# een tas of een zak



## olives

Daag,

Wat is de verschil tussen "tas" en "zak"?

"Droegen ze een tas of een zak?"

Dank u


----------



## Whodunit

olives said:


> Daag,
> 
> Wat is de (het?) verschil tussen "tas" en "zak"?
> 
> "Droegen ze (zij?) een tas of een zak?"
> 
> Dank u


 
I think:

tas = handbag/purse
zak = bag/sack

As for the corrections: Wait for a native speaker to have them checked.


----------



## Abu Bishr

Hi

"Tas" is "case" in Afrikaans. The one in the picture that Whodunit provided is like the old school cases, and we you used to call it "skool tas". So it's not a handbag. It's bigger like a briefcase or even bigger. Travelling cases also fall in the category of "tas". "Zak", I think, is like the Afrikaans "sak" which is "bag" or "sack". We also use "sak" for "pocket". "Rugsak" is like "rucksack" / "haversack" or "backpack".


----------



## Jeedade

I think there is some overlap with the English terms. A “tas” can indeed be a handbag / purse, but also a “schooltas” like in the picture. “Tas” can mean bag as well, as in the examples “boodschappentas” (shopping bag) or “plastic tas” (plastic bag). “Zakken” are usually bigger and are usually flexible, i.e. don’t have a firm shape when not filled, although the “rugzak” is an exception to that. Another example is the “vuilniszak” (garbage bag). The “zak” is also a pocket in clothes. The difference  is not always so clear.
 
Btw: het is inderdaad het verschil


----------



## kapitein rob

Mijn van oorsprong Duitstalige vriendin stelde me dezelfde vraag: wanneer tas, wanneer zak?

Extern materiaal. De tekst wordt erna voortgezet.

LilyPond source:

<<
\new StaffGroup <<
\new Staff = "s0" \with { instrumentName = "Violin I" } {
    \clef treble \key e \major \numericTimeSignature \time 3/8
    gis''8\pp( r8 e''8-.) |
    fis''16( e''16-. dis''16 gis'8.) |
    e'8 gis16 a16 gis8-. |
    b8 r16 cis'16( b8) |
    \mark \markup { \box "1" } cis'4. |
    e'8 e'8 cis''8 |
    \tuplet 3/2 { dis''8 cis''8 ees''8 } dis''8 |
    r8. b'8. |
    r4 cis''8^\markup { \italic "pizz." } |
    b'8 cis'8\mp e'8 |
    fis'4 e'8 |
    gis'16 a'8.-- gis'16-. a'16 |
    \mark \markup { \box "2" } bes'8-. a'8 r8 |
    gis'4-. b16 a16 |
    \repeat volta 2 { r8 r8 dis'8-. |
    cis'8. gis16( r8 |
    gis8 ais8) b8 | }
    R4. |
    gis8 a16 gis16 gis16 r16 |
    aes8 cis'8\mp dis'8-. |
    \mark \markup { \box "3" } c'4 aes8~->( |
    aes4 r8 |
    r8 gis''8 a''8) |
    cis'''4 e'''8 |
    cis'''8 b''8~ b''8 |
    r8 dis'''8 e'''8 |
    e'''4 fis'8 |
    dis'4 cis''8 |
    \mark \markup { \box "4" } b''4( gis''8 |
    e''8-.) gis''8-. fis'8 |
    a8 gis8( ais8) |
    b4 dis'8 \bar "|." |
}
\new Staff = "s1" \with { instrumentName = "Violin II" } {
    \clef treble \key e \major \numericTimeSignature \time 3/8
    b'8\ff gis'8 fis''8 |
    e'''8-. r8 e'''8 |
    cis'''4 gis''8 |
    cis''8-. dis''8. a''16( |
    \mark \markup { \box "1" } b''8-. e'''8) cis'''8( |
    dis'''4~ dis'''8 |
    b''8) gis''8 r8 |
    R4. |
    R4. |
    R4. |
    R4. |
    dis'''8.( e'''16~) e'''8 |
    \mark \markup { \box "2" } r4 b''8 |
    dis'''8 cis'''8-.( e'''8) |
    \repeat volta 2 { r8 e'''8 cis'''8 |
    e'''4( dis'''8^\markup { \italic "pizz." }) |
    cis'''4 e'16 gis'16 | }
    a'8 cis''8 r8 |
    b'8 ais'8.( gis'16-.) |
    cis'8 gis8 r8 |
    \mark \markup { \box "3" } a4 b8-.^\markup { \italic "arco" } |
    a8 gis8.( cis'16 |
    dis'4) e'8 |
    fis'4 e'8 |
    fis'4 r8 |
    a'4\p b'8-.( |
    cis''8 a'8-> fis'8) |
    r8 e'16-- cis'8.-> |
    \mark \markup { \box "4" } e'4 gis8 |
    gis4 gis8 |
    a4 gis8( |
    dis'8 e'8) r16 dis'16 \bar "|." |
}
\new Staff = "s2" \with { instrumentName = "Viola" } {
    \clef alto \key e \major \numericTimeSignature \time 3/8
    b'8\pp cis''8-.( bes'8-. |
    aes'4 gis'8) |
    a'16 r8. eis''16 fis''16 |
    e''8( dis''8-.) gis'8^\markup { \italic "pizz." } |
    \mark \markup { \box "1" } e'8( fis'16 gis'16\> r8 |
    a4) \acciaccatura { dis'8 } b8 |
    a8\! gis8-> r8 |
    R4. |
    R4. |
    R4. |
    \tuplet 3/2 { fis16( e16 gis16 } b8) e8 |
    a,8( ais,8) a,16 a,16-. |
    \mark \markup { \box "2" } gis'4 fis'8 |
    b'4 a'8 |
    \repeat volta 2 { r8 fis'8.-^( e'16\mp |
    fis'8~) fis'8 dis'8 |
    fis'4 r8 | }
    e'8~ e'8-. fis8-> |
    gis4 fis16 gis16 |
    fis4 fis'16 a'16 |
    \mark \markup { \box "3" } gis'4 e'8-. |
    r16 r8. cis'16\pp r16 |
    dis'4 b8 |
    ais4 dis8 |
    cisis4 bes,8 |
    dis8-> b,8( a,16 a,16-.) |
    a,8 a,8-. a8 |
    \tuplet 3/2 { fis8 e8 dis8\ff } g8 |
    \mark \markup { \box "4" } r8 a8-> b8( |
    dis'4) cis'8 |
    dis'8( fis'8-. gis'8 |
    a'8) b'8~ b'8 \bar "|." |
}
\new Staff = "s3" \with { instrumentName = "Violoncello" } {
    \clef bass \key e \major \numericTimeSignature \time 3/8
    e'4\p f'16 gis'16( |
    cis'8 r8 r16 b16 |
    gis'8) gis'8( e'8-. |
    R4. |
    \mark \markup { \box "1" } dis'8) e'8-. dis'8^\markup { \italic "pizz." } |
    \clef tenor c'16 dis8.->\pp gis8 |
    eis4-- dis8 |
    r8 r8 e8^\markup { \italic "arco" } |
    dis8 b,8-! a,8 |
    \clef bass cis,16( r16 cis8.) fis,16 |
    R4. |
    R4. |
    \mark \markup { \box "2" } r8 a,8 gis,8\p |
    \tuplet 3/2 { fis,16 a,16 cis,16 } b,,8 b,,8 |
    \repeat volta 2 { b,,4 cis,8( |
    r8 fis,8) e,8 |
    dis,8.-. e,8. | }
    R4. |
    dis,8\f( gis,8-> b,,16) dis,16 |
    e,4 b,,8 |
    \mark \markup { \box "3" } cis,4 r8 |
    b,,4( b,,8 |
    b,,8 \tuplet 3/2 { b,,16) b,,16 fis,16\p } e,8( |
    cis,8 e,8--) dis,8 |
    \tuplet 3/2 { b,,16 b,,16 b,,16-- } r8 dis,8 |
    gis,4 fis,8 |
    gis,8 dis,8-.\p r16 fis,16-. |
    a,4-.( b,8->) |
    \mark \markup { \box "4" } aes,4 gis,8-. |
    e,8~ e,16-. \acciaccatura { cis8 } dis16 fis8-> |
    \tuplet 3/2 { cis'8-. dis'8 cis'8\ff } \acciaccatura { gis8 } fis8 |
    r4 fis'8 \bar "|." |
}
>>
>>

Na wat redeneren bedacht ik me dat het verschil moet zitten in de handvatten.

*Zodra er handvatten aan een zak zitten is het een tas.*

Heerlijk simpele oplossing toch?
Het klopt voor alle tasjes en zakjes en ook voor broekzakken (die noemde mijn vriendin ook tas!).
Enige uitzondering is misschien de rugzak, maar eigenlijk ook niet omdat er geen handvatten aan de zak zelf zitten.

Ik was zelf wel blij met deze vondst, of was het een open deur.... reacties?


----------



## Sphynxter

Rugtas en Rugzak is allebei correct, in beide gevallen zullen mensen weten wat je bedoeld. In de randstad gebruiken ze in ieder geval vaak het woordje rugtas/schooltas.

Dus als je het makkelijk voor jezelf wilt maken gebruiken je gewoon rugtas als woord  Het voldoet aan de handvatten regel


----------



## Lopes

Sphynxter said:


> Rugtas en Rugzak is allebei correct, in beide gevallen zullen mensen weten wat je bedoeld. In de randstad gebruiken ze in ieder geval vaak het woordje rugtas/schooltas.



Ik wil niet voor de hele Randstad spreken, maar als ik voor mezelf (en m'n omgeving ook wel) spreek, dan gebruiken we (school)tas _of _rugzak. Rugtas gebruik ik eigenlijk nooit, en dat hoor ik ook heel weinig. Maar tas zelf wel (ook als het om rugzakken gaat).


----------



## FlorisEnsink

Op de basisschool hadden we vroeger een rijmpje dat zo ging:
Klootzak..., doe er een touw om dan heb je een broodzak, doe er nog een touw om dan heb je een rugzak. 
Ik weet niet waarom er een touw om een broodzak moet zitten, maar misschien wel illustratief voor evolutie van de rugzak, die volgens mij van oorsprong inderdaad geen tas is.


----------